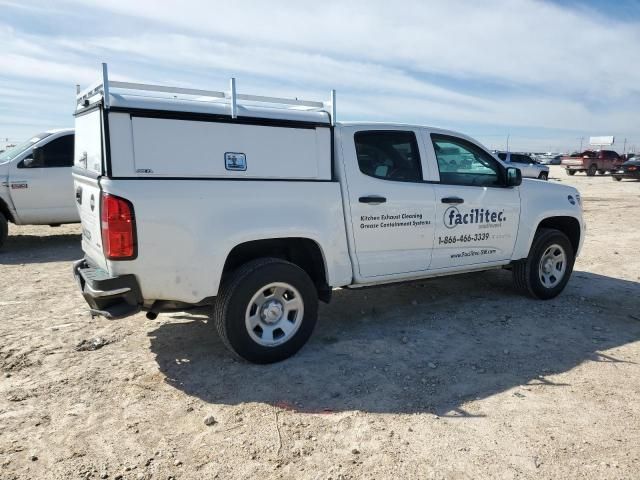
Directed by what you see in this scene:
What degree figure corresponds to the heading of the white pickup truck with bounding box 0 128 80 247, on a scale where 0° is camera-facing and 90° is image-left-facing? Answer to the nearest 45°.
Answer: approximately 45°

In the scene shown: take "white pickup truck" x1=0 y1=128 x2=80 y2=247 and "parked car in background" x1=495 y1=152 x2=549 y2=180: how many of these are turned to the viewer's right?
1

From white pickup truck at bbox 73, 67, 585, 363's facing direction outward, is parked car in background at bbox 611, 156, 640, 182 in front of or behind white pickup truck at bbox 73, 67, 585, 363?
in front

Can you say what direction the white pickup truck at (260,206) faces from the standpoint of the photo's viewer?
facing away from the viewer and to the right of the viewer

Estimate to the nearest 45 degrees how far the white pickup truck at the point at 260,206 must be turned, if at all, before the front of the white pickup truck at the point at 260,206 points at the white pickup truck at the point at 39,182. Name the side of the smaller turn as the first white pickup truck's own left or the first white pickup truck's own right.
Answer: approximately 90° to the first white pickup truck's own left

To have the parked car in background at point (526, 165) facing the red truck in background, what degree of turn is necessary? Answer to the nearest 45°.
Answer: approximately 45° to its left

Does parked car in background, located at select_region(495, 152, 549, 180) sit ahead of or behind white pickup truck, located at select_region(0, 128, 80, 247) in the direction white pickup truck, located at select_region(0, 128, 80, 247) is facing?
behind

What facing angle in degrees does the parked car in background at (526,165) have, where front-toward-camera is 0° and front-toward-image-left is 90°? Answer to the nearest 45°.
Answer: approximately 270°
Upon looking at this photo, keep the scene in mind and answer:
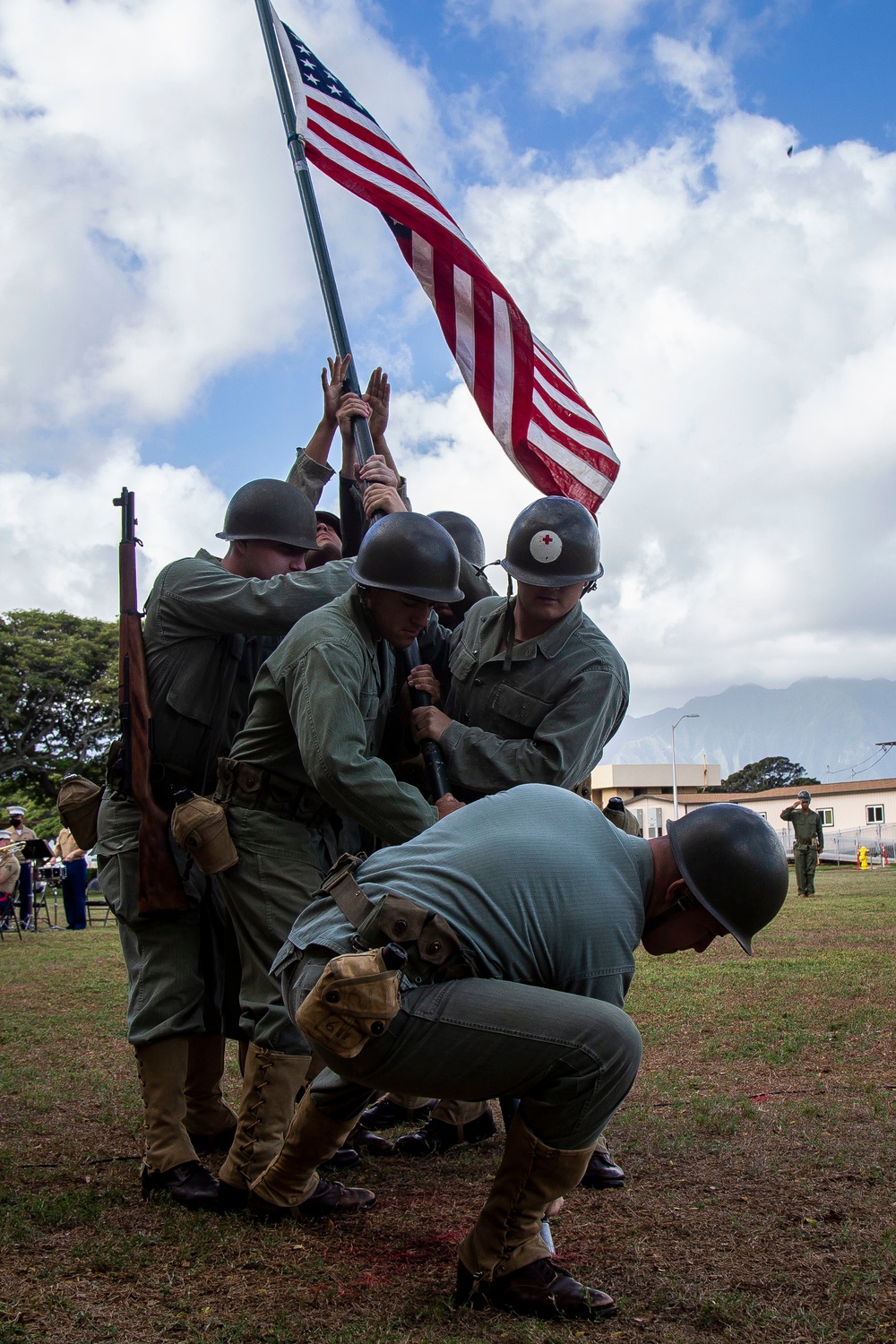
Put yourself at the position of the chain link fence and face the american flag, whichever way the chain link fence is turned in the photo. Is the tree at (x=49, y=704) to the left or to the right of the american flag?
right

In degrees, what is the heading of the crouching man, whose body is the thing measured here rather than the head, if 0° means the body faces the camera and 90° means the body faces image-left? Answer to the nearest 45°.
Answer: approximately 270°

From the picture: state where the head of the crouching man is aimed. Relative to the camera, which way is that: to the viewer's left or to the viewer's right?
to the viewer's right
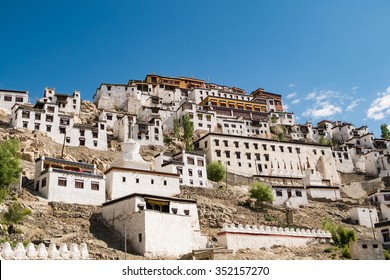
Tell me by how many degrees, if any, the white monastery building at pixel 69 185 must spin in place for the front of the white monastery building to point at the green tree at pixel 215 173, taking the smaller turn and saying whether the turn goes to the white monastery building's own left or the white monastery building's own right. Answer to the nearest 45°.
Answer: approximately 135° to the white monastery building's own left

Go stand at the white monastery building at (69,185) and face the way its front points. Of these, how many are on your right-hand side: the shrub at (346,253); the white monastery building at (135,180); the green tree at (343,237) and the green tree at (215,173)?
0

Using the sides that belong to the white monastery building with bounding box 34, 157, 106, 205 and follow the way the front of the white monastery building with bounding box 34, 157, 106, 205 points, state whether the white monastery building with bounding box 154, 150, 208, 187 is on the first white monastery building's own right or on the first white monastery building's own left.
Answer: on the first white monastery building's own left

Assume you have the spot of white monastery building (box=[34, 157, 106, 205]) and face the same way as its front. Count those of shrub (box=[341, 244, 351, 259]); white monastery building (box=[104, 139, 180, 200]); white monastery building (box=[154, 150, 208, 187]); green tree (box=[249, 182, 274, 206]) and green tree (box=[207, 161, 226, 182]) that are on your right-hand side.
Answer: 0

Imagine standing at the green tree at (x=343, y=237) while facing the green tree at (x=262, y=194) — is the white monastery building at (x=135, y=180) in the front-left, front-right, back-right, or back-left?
front-left

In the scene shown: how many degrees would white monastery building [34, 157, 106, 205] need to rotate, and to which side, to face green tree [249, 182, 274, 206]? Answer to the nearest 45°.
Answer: approximately 90° to its left

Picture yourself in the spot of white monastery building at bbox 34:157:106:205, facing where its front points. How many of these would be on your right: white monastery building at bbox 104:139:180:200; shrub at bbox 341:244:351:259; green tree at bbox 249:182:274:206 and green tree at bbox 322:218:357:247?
0

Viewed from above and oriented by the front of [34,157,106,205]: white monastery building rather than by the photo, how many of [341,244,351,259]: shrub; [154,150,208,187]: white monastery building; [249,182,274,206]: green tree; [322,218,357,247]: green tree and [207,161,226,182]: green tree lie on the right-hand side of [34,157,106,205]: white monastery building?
0

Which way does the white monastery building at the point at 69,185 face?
toward the camera

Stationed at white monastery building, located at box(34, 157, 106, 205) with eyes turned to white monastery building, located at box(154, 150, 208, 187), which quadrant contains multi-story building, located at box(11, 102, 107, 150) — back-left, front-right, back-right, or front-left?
front-left

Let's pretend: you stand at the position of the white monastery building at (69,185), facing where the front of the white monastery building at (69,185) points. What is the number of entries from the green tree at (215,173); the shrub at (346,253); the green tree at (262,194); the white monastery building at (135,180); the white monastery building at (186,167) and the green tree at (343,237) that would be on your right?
0

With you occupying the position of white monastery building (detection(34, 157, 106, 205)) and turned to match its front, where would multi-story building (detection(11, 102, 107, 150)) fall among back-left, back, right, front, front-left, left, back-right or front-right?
back

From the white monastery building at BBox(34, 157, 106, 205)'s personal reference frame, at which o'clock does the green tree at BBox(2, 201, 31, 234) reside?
The green tree is roughly at 1 o'clock from the white monastery building.

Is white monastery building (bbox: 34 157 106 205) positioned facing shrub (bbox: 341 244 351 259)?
no

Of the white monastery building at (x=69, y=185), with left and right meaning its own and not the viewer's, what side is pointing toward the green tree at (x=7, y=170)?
right

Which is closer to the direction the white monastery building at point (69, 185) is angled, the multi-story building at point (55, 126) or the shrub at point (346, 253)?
the shrub

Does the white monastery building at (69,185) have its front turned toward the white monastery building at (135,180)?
no

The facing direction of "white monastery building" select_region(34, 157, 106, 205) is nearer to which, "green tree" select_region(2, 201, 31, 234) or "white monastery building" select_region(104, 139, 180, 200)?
the green tree

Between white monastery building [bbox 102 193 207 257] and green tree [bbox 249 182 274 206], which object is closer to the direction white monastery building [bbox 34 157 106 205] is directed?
the white monastery building

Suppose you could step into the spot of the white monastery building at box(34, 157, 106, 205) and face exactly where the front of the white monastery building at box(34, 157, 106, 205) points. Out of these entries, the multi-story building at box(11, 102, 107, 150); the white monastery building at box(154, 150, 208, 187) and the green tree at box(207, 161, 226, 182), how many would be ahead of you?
0
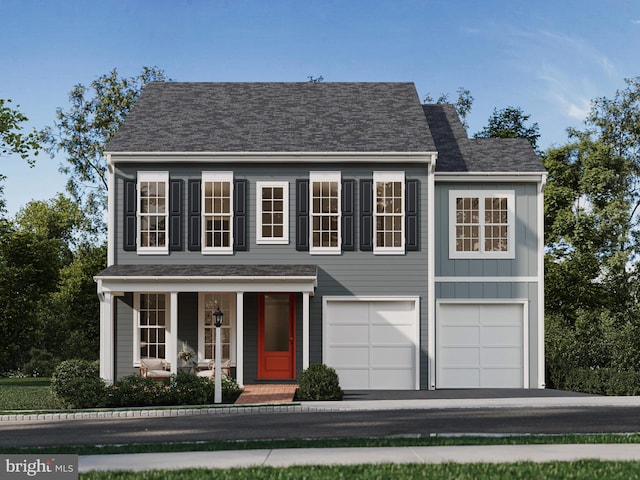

*Problem statement*: Reproduce all of the records above word for word, leaving out the pictures.

*Written solution*:
Directed by what you see in this scene:
What degree figure corresponds to the heading of the white pickup truck with bounding box 0 128 80 247, on a scale where 0° is camera-facing and 90° is image-left-facing? Answer to the nearest 45°.
Answer: approximately 45°

In the scene shown: take "white pickup truck" x1=0 y1=128 x2=80 y2=247 and "parked car in background" x1=495 y1=152 x2=549 y2=180: how many of these are turned to the viewer's right?
1

From white pickup truck at bbox 73, 67, 585, 363's facing direction outward, is parked car in background at bbox 611, 156, 640, 182 in front of or behind white pickup truck at bbox 73, 67, 585, 363?
in front

Can you say what direction the white pickup truck at (260,206) faces from the standpoint of the photo's viewer?
facing away from the viewer and to the right of the viewer

Estimate to the nearest 45 degrees how far the white pickup truck at the point at 260,206 must be turned, if at all, before the front of the white pickup truck at the point at 260,206 points at the white pickup truck at the point at 39,182. Name the side of the smaller turn as the first white pickup truck's own left or the first white pickup truck's own right.
Answer: approximately 90° to the first white pickup truck's own left

To have the parked car in background at point (526, 165) facing the red truck in background, what degree of turn is necessary? Answer to the nearest 45°.
Answer: approximately 45° to its left

Does parked car in background, located at select_region(495, 152, 549, 180) sit ahead of or behind white pickup truck, located at select_region(0, 128, 80, 247) in the direction white pickup truck, located at select_region(0, 128, 80, 247) is facing?
behind

What facing angle in degrees does the parked car in background at (526,165) have, where front-toward-camera is 0° and front-toward-image-left is 90°? Answer to the nearest 45°.
Answer: approximately 270°
Upon looking at this photo, keep the scene in mind and answer:
Put yourself at the position of the chain link fence and face the american flag, whichever way the chain link fence is turned in the photo. Is the tree at (x=49, y=704) to the left or to the right of the american flag?
right

In degrees, what is the heading of the crouching man, whose body is the thing measured here rather than the head, if 0° means the body faces the camera and 90° means the body faces image-left? Answer to the nearest 45°.
Answer: approximately 270°

From the picture: state where the head of the crouching man is aimed. Relative to the camera, which way is that: to the viewer's left or to the viewer's right?
to the viewer's right
Tell me by how many degrees, if any, the white monastery building at pixel 69 185 must spin in place for the front of the white monastery building to point at the green tree at pixel 215 173, taking the smaller turn and saying whether the turn goes to the white monastery building's own left or the white monastery building's own right. Answer to the nearest 45°.
Answer: approximately 135° to the white monastery building's own left

Go stand at the white monastery building at (69,185) and face the way its front points. Of these, how many are on your right-hand side: the shrub at (346,253); the white monastery building at (135,180); the green tree at (343,237) and the green tree at (215,173)?
0

Using the sides that belong to the white monastery building with bounding box 34, 157, 106, 205 and follow the way the front of the white monastery building with bounding box 34, 157, 106, 205 points, state whether the white monastery building with bounding box 154, 150, 208, 187 is on the first white monastery building's own right or on the first white monastery building's own left.
Answer: on the first white monastery building's own left

Assume you have the spot of white monastery building (box=[34, 157, 106, 205]) and face the same way as its front. Count those of shrub (box=[341, 244, 351, 259]); white monastery building (box=[104, 139, 180, 200]); white monastery building (box=[154, 150, 208, 187]); green tree (box=[249, 182, 274, 206]) and green tree (box=[207, 161, 226, 182]) that are on your right-hand side.
Answer: 0

Imagine standing at the green tree at (x=343, y=237) while facing the green tree at (x=262, y=194) — is the white monastery building at (x=135, y=180) in the front-left, front-right, back-right, or back-left?
front-left

In the scene shown: how many degrees would white monastery building [34, 157, 106, 205] need to rotate, and to which side, to face green tree [249, 182, 274, 206]? Answer to the nearest 45°.
Answer: approximately 90° to its left

Picture yourself in the spot of white monastery building at bbox 34:157:106:205, facing where its front points. How many of these would be on your right: white monastery building at bbox 104:139:180:200; shrub at bbox 341:244:351:259; green tree at bbox 249:182:274:206 and green tree at bbox 322:218:357:247?
0

Viewed from above and oriented by the front of [34,157,106,205]: white monastery building rather than by the photo, how many of [341,244,351,259]: shrub; [154,150,208,187]: white monastery building; [249,182,274,206]: green tree; [322,218,357,247]: green tree and [207,161,226,182]: green tree lie on the right-hand side of [34,157,106,205]: white monastery building?
0

Which way does the white monastery building at the point at 69,185 face?
toward the camera

Stationed at white monastery building, located at box(34, 157, 106, 205) with eyes turned to white monastery building, located at box(154, 150, 208, 187), which quadrant contains multi-story building, located at box(11, 102, 107, 150) — back-left, front-right, back-right, or front-left?
front-left

Let's pretend: you stand at the position of the white monastery building at (69,185), facing where the front of the white monastery building at (69,185) points. What is the number of entries from the green tree at (215,173); the shrub at (346,253); the green tree at (262,194); the white monastery building at (135,180); the white monastery building at (186,167) and the green tree at (343,237) that would be on your right?
0

With you occupying the position of white monastery building (detection(34, 157, 106, 205)) and turned to match its front, where would multi-story building (detection(11, 102, 107, 150)) fall among back-left, back, right, front, front-left, left, back-right or front-right?
back

From the white monastery building at BBox(34, 157, 106, 205)'s personal reference frame, at which o'clock does the green tree at BBox(2, 201, 31, 234) reside?
The green tree is roughly at 1 o'clock from the white monastery building.

Is white monastery building (bbox: 34 157 106 205) positioned facing shrub (bbox: 341 244 351 259)?
no

Of the white monastery building at (x=69, y=185), with left and right meaning its own and not the viewer's, what side is pointing toward the green tree at (x=7, y=170)?
right

Which is closer to the direction the white monastery building at point (69, 185) is angled, the multi-story building at point (55, 126) or the shrub at point (346, 253)?
the shrub

Does the white monastery building at (69,185) have its front turned toward the white monastery building at (135,180)?
no

The facing direction of "white monastery building" select_region(34, 157, 106, 205) is nearer to which, "green tree" select_region(2, 201, 31, 234) or "white monastery building" select_region(104, 139, 180, 200)?
the green tree

Between white monastery building [bbox 102 193 207 257] and green tree [bbox 249 182 274 206], which object is closer to the direction white monastery building [bbox 34 157 106 205] is directed?
the white monastery building

Suppose you could step into the spot of the white monastery building at box(34, 157, 106, 205) and face exactly where the front of the white monastery building at box(34, 157, 106, 205) points. Out of these entries, the multi-story building at box(11, 102, 107, 150); the white monastery building at box(154, 150, 208, 187) and the green tree at box(207, 161, 226, 182), how many would be ahead of you?
0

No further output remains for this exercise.